Two words to any woman that is offered only a ring from a brother, defending his action with the above hadith “Peep game”
Sex as a marital objective
In another hadith narrated by al-Bukhari, the Messenger of God says:
O young men, He from amongst who has “al-Ba’ah” (الباءة) then let him marry; it is closer to chastity, protects from illicit looks; those who can’t then let them fast as it will shield him.
The word “al-Ba’ah” (الباءة) linguistically means libido or sexual ability. While sex is important in a marriage, it is not all that marriage is about. In fact, due to the context of this hadith, scholars have said that what is mean by “al-Ba’ah” is not sexual prowess at all, but instead financial and physical ability to take care of a wife. If this wasn’t the case, then there would be on need for the Messenger of God to advise young men to fast, as most if not all young men that want to get married have the urging ability to have intercourse.

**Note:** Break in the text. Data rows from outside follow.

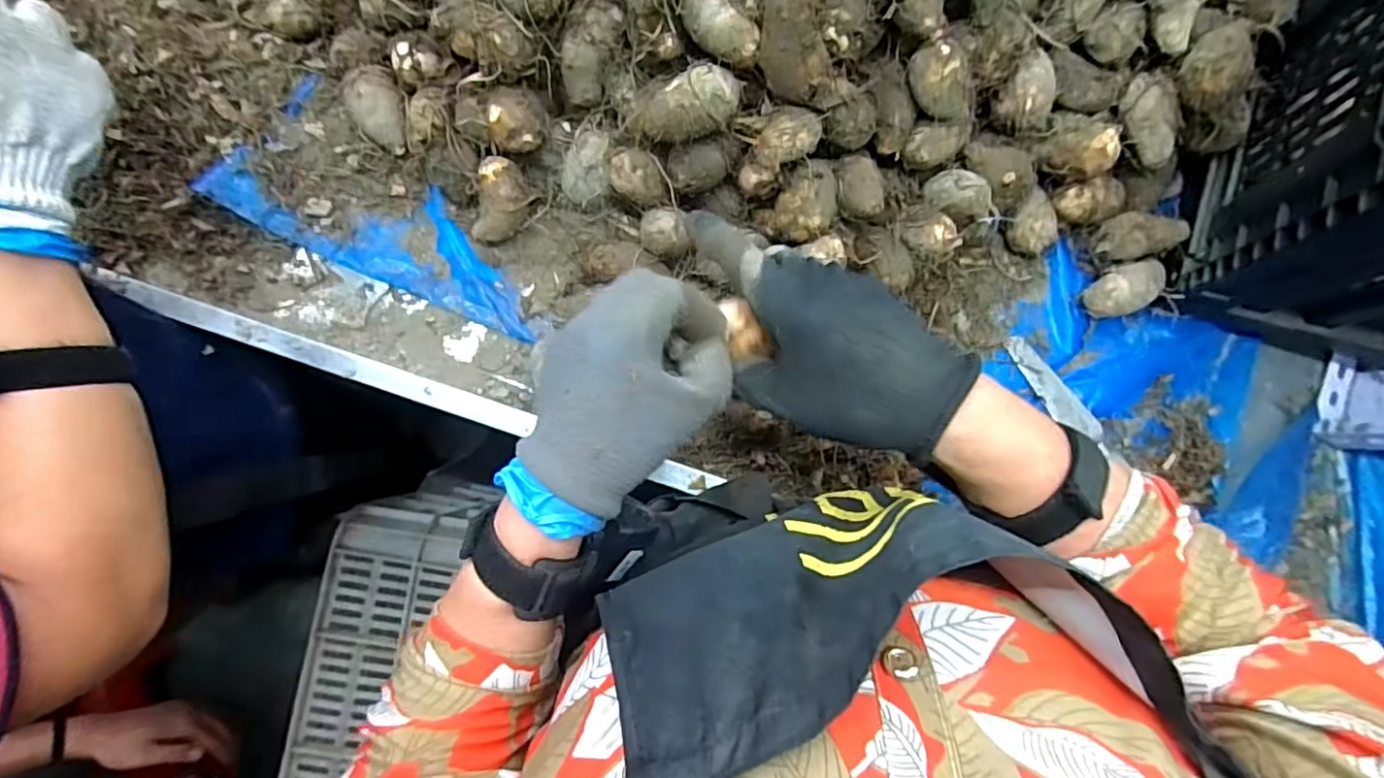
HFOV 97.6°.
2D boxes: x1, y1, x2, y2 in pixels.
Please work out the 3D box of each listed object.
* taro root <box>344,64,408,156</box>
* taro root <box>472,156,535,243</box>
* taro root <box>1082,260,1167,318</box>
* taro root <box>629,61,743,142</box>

Therefore what is meant here is the ability to financially support a wife, in addition to the ability to please her sexually.

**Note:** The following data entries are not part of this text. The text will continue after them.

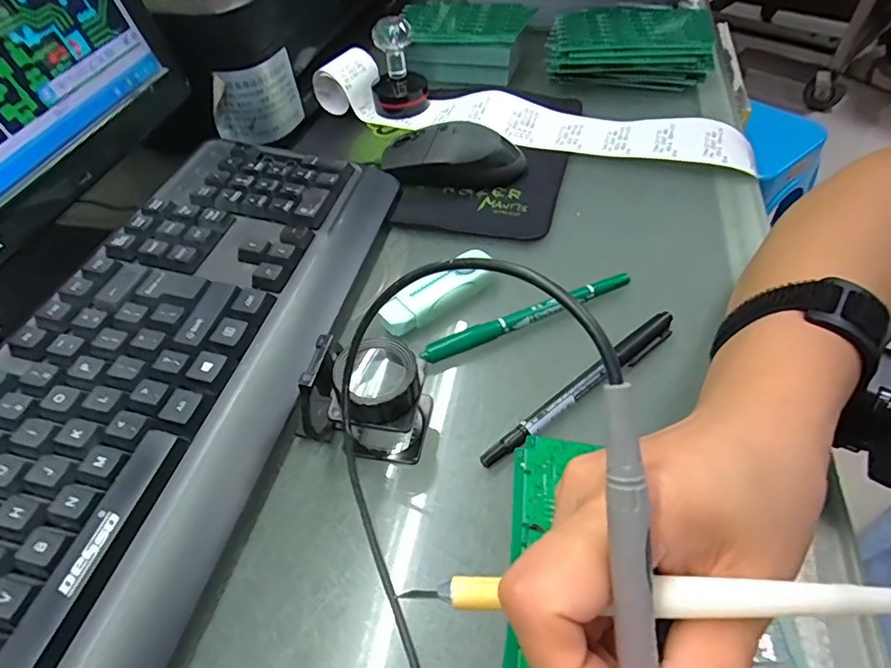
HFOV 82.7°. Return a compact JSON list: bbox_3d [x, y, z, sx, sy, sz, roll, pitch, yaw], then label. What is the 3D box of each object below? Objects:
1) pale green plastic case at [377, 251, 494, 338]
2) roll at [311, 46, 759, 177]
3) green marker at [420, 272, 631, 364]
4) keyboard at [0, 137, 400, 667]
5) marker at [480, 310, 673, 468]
[{"bbox_3d":[-0.006,-0.026,0.317,0.075,0.021,0.026,-29,54,-18],"label":"pale green plastic case"},{"bbox_3d":[0.065,-0.198,0.441,0.397,0.039,0.058,16,53,18],"label":"roll"},{"bbox_3d":[0.050,-0.011,0.306,0.135,0.012,0.011,-21,52,-12],"label":"green marker"},{"bbox_3d":[-0.159,0.033,0.267,0.151,0.044,0.422,7,51,11],"label":"keyboard"},{"bbox_3d":[0.075,0.028,0.271,0.138,0.012,0.013,-33,55,-21],"label":"marker"}]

The Messenger is mentioned as having said in one hadith:
“Marry a loving, fertile spouse; for I will take joy in your numbers on the Day of Judgment.”
This is another instance that mental health is mentioned as an objective. Another objective here is that of lineage and procreation; fertility being a sign of the ability to satisfy sexually, and as mentioned previously this is applicable to men and women. One consideration then should be whether or not the person being considered plays sports, is active, and in good health. Not that that is a necessity, but bad health is a defect which can cause the marriage to be annulled if not announced prior to the marriage. More on defects and the effect they have on the marriage contract will be spoken on later.
“Men are the maintainers of women…” is the meaning of the verse (4:34). All of this then sets the standard that men are to be the primary bread-earners for the Muslim family. Not to say that women are not permitted to work and earn their own wealth, but that men bear the responsibility of taking care of the family, even if his wife is rich. Woman considering prospective suitors should be well aware and take this into consideration, and any Wali should specifically ask about the yearly and monthly earnings of any man proposing, so that charm, good looks, or even worse superficial aspects of “Din” don’t blind a sister from looking into the future and seeing whether or not this possible future husband will be able to provide or even be around to do so.
From the above, we can see that a Wali must take into consideration those things that will guarantee that a woman’s marriage will help fulfill and protect the main objectives of Islam:
1- Din: By finding a religious and openly adherent man to propose
2- Life: by finding an agreeable non-abusive spouse
3- Wealth: by finding a financially stable and responsible spouse. Education is included in this.
4- Mental health: By finding an emotionally agreeable person, who’s religious, financial, and emotional stability will provide an amicable marital environment for the woman seeking a spouse.
5- Lineage and procreation: through finding a person of good social standing, who is loving, and able to fulfill the sexual needs of the woman in question.